- [WHAT YOU NEED TO DO] Check each line of the material below for the word "xmlns". Say how many lines have it, and nothing else.

- [DATA FOR ANALYSIS]
- - - -

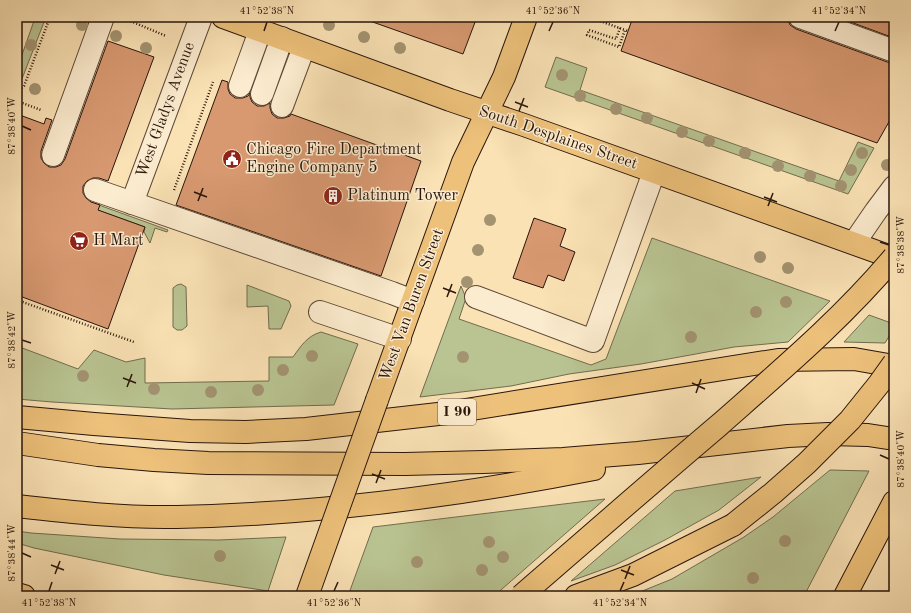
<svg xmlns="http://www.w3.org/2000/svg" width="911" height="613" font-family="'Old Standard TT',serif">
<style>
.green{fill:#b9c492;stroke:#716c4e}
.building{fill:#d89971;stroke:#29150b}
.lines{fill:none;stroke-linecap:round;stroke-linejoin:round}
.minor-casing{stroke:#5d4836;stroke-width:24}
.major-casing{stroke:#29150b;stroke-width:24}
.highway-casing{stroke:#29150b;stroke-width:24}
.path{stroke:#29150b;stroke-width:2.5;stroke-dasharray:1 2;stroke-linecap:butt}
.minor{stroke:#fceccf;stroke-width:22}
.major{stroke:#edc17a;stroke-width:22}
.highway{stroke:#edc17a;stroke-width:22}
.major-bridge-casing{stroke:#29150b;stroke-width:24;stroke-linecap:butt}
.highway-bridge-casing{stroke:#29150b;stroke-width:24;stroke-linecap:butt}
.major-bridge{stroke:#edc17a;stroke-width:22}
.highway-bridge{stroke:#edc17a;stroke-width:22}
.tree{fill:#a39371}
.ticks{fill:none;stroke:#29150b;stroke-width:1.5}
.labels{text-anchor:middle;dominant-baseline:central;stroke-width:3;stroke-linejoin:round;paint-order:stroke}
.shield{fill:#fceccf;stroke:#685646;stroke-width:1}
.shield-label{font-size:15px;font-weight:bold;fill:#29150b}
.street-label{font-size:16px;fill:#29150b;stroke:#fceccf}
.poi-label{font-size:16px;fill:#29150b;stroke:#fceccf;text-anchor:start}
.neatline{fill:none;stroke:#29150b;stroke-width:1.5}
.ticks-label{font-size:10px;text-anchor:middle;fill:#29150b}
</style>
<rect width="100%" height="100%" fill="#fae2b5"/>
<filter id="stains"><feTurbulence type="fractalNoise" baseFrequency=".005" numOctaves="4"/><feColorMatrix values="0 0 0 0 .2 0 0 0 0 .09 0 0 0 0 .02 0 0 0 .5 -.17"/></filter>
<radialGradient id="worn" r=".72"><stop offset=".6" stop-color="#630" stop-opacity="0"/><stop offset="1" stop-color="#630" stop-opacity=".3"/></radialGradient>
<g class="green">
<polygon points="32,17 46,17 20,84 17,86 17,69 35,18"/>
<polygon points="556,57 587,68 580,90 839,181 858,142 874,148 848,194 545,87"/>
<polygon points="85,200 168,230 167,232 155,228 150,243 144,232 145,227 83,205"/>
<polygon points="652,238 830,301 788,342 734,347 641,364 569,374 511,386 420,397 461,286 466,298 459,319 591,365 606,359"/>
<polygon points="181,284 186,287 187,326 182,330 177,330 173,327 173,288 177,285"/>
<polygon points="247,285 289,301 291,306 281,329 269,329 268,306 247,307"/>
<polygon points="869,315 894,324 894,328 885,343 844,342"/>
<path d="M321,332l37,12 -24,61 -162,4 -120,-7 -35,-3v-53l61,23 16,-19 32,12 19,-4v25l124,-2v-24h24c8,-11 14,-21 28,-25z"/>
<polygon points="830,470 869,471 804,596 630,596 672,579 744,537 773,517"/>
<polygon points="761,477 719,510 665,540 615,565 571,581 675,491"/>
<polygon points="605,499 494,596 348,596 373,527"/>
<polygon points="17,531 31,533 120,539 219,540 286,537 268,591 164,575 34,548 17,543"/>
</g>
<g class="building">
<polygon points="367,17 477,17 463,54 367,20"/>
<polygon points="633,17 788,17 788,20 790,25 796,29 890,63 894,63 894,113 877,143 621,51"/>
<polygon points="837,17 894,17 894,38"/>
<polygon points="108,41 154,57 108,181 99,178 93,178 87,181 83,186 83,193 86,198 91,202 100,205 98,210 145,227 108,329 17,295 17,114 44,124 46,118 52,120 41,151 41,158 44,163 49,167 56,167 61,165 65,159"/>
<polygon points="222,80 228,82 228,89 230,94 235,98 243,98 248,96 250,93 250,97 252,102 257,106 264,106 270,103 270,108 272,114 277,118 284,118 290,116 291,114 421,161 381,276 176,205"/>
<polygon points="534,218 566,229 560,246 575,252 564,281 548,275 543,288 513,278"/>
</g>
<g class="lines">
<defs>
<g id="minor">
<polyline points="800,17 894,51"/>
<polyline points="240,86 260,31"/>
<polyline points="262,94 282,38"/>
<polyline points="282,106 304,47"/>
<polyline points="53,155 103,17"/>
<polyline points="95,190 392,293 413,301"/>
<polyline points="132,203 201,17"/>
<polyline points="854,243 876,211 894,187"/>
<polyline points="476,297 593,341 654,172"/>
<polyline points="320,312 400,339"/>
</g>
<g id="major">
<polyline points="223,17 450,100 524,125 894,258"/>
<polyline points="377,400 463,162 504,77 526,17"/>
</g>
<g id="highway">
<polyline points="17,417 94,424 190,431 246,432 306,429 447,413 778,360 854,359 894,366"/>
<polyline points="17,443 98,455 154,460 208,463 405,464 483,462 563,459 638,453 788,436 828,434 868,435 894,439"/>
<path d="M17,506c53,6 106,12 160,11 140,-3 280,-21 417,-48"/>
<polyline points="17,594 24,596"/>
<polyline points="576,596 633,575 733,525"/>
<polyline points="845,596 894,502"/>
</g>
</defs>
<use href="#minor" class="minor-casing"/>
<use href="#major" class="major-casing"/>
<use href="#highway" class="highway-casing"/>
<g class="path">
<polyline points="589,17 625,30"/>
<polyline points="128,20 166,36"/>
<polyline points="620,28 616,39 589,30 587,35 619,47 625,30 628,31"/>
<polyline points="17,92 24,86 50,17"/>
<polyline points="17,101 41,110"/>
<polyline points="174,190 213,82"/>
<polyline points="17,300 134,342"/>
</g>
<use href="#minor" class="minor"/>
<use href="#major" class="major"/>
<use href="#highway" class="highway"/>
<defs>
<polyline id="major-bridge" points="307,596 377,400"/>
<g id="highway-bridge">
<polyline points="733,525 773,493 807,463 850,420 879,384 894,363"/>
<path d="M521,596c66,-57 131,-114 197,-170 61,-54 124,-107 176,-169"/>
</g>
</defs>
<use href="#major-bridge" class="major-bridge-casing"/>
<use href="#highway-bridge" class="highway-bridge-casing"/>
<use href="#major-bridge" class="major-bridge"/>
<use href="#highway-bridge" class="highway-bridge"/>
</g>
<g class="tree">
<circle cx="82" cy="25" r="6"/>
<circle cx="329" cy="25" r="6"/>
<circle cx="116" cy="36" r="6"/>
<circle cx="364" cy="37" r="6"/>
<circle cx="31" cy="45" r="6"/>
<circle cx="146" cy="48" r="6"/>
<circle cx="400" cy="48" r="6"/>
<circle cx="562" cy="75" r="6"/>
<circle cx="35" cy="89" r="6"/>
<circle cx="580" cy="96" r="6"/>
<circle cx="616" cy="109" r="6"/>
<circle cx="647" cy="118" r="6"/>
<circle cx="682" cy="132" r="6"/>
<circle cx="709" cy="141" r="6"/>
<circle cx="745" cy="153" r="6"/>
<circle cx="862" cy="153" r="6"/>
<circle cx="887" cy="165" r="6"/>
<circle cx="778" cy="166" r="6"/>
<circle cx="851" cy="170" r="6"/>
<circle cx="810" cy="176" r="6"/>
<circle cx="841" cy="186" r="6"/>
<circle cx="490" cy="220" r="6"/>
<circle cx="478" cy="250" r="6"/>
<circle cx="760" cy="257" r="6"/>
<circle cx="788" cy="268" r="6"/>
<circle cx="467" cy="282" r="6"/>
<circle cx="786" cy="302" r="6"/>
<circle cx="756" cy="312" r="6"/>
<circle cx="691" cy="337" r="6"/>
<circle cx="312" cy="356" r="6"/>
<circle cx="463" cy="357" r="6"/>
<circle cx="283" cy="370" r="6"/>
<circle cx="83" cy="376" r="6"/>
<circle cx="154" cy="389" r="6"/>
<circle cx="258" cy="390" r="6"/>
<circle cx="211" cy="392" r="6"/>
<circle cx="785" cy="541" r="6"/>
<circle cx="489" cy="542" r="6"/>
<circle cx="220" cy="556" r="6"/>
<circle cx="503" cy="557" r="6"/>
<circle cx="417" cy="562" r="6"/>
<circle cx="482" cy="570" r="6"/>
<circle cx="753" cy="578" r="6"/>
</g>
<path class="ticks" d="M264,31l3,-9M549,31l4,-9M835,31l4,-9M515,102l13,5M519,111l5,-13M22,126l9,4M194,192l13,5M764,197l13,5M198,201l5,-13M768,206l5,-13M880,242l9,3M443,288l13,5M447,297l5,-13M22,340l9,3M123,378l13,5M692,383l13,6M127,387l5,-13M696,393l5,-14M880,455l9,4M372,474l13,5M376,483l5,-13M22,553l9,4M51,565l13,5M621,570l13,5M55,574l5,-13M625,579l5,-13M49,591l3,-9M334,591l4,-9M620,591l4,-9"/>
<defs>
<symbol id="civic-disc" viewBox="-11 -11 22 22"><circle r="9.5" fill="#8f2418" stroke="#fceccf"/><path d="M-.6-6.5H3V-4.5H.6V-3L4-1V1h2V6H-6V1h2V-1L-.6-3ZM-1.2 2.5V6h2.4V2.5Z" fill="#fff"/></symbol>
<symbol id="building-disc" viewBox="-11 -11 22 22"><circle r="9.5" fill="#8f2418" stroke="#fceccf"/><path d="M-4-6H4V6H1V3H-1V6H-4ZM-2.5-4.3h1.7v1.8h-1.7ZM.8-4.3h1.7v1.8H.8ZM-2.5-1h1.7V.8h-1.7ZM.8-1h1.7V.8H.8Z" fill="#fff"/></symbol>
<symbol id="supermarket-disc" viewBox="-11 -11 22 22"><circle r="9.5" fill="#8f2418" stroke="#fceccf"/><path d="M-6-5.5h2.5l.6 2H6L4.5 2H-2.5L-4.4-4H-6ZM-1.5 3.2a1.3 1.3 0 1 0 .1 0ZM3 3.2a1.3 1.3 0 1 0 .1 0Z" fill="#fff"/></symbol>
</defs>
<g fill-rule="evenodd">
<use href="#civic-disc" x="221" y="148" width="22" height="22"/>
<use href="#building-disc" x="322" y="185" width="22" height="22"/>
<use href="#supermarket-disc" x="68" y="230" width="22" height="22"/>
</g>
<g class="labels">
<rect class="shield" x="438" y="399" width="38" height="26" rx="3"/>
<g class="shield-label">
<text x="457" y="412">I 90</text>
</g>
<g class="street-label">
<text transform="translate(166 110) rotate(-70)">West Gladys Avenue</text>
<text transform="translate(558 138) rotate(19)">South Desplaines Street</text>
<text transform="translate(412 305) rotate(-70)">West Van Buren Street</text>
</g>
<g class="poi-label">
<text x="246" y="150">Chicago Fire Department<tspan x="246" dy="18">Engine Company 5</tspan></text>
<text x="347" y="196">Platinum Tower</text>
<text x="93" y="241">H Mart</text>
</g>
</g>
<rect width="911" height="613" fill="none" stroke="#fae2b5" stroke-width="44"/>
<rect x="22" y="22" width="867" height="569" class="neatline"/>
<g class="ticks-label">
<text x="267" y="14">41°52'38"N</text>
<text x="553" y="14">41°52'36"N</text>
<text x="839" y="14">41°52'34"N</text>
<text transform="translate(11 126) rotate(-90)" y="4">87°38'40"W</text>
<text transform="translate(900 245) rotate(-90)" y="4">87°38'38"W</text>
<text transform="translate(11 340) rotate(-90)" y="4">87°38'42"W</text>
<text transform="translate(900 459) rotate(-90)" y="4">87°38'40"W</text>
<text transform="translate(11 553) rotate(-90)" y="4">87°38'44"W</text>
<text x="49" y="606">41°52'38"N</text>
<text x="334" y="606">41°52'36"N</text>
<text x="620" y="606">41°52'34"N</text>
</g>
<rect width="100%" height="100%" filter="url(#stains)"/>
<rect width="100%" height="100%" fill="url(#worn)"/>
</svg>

- - - -

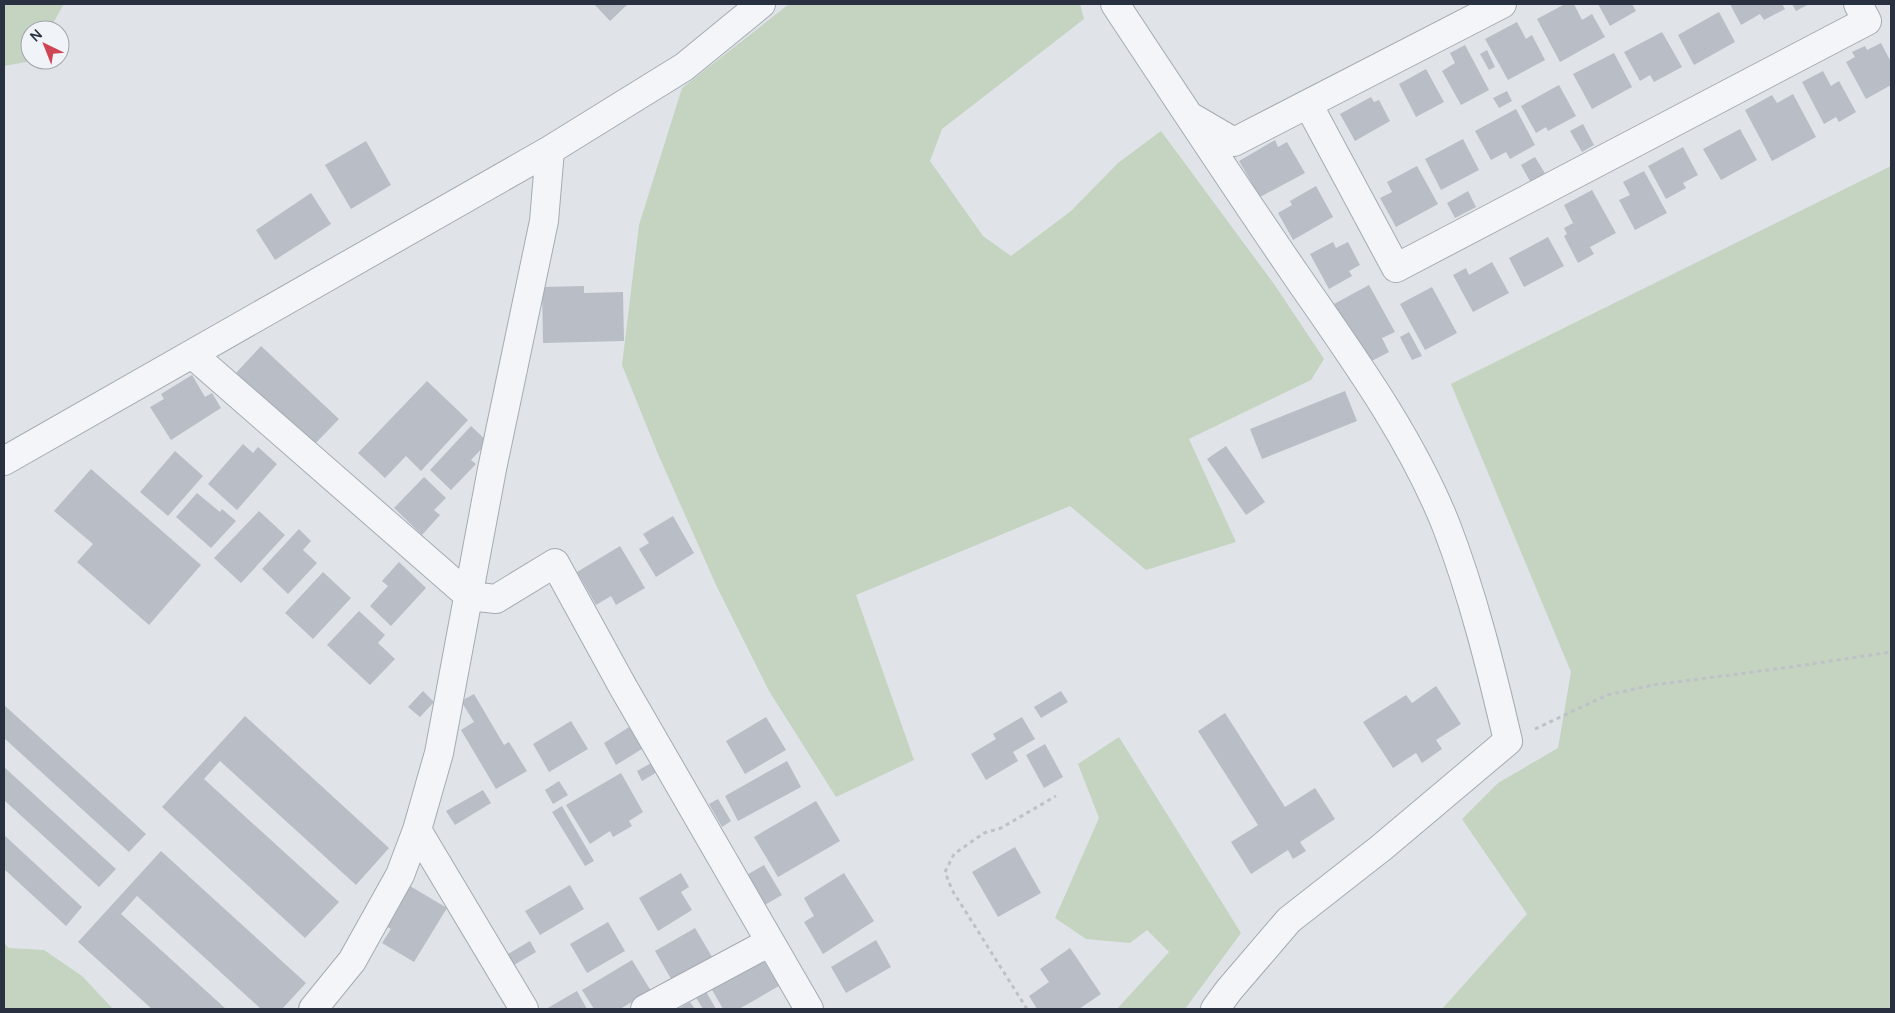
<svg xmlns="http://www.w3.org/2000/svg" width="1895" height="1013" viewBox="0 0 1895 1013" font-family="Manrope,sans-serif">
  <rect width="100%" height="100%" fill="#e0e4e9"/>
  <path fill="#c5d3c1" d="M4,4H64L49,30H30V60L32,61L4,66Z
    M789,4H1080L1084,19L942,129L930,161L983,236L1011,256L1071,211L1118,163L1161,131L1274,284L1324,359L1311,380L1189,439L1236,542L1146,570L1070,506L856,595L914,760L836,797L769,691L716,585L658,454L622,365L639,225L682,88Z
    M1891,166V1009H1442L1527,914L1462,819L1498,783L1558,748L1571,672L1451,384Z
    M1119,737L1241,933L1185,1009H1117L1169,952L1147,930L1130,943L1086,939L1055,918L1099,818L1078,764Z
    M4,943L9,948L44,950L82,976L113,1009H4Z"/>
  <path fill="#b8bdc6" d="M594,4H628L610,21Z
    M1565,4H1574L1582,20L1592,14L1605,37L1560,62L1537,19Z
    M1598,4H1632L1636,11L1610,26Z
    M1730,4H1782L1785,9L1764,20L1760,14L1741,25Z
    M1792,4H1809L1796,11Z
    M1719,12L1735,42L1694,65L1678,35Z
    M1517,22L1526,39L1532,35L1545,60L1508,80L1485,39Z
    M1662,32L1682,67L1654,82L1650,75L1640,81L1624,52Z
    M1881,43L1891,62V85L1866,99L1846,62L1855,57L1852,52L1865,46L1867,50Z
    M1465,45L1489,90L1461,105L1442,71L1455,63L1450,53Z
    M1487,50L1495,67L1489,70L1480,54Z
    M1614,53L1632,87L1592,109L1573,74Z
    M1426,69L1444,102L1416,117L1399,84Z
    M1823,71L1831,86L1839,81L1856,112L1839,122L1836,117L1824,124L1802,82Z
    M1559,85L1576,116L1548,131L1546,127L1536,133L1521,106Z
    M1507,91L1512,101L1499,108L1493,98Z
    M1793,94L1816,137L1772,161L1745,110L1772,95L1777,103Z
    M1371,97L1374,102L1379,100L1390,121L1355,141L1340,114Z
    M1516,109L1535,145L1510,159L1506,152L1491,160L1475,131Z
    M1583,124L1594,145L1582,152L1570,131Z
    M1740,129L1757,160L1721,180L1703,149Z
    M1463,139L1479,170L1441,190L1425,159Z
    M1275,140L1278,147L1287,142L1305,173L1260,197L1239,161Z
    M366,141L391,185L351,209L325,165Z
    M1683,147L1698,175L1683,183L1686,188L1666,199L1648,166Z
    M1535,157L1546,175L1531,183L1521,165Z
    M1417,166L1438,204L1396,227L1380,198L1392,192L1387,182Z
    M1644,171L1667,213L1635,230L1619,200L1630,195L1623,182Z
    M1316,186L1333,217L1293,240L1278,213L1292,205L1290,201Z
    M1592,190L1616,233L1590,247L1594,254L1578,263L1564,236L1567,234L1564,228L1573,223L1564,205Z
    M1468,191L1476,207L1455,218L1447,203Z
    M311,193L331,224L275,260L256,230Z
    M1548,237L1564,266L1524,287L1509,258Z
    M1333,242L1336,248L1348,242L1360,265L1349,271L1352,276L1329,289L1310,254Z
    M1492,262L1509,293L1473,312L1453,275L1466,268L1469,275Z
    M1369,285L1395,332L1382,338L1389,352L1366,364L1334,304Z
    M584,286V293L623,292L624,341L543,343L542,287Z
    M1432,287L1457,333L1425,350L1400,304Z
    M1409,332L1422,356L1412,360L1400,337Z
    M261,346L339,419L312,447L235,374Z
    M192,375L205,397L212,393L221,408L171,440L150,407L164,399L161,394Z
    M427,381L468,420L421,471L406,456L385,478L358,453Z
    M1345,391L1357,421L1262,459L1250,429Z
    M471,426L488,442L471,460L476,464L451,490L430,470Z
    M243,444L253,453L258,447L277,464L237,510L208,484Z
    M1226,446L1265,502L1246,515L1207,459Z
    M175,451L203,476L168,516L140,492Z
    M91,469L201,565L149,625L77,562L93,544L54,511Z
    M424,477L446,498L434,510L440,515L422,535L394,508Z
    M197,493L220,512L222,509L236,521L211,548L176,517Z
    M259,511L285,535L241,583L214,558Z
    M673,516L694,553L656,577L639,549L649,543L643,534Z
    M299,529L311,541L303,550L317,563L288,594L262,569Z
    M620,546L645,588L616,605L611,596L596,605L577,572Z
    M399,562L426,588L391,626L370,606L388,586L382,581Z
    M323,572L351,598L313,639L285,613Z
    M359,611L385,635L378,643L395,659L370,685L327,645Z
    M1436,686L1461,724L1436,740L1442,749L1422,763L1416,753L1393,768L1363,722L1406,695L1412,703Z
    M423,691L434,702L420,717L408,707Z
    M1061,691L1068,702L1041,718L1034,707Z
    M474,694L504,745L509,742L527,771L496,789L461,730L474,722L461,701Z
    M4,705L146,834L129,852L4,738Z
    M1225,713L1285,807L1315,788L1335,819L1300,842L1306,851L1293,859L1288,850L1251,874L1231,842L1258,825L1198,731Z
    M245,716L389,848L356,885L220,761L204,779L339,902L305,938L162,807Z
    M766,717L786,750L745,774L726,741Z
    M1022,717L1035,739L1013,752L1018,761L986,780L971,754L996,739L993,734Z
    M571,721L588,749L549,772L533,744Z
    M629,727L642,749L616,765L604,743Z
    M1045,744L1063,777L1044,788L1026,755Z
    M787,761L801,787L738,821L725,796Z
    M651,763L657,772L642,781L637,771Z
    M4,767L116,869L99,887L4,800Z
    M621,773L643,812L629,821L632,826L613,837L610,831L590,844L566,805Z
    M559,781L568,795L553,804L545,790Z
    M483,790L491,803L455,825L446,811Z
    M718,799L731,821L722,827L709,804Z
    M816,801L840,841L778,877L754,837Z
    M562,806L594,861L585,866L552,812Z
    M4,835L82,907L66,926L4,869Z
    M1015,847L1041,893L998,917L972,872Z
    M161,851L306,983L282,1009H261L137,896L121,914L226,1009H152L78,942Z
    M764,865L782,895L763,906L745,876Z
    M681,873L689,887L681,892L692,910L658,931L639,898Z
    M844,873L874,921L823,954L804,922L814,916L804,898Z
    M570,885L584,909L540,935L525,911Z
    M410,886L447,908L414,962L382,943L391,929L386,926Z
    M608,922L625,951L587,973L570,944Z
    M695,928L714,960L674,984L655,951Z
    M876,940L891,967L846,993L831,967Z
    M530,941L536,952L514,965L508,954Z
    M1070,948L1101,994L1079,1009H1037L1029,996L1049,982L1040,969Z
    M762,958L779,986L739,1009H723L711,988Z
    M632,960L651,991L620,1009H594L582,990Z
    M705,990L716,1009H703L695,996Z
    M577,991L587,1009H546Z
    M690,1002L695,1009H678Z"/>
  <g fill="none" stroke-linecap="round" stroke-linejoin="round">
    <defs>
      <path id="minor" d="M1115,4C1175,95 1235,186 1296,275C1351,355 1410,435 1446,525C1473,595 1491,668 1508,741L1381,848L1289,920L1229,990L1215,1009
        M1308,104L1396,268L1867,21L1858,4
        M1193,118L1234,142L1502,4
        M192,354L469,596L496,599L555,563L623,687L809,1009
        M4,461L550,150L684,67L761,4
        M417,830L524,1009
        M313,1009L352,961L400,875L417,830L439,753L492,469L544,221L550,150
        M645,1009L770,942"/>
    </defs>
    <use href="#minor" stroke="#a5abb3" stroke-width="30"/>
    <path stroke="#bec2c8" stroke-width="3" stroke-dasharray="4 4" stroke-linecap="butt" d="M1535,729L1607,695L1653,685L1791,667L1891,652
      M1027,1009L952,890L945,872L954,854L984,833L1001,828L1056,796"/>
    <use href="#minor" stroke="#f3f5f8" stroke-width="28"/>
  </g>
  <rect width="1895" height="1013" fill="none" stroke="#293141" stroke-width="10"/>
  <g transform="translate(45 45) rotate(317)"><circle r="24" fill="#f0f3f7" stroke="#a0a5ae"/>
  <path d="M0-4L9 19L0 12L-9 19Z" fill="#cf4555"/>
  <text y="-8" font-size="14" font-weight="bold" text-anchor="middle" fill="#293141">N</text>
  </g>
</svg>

- - - -

- [REPLY] 2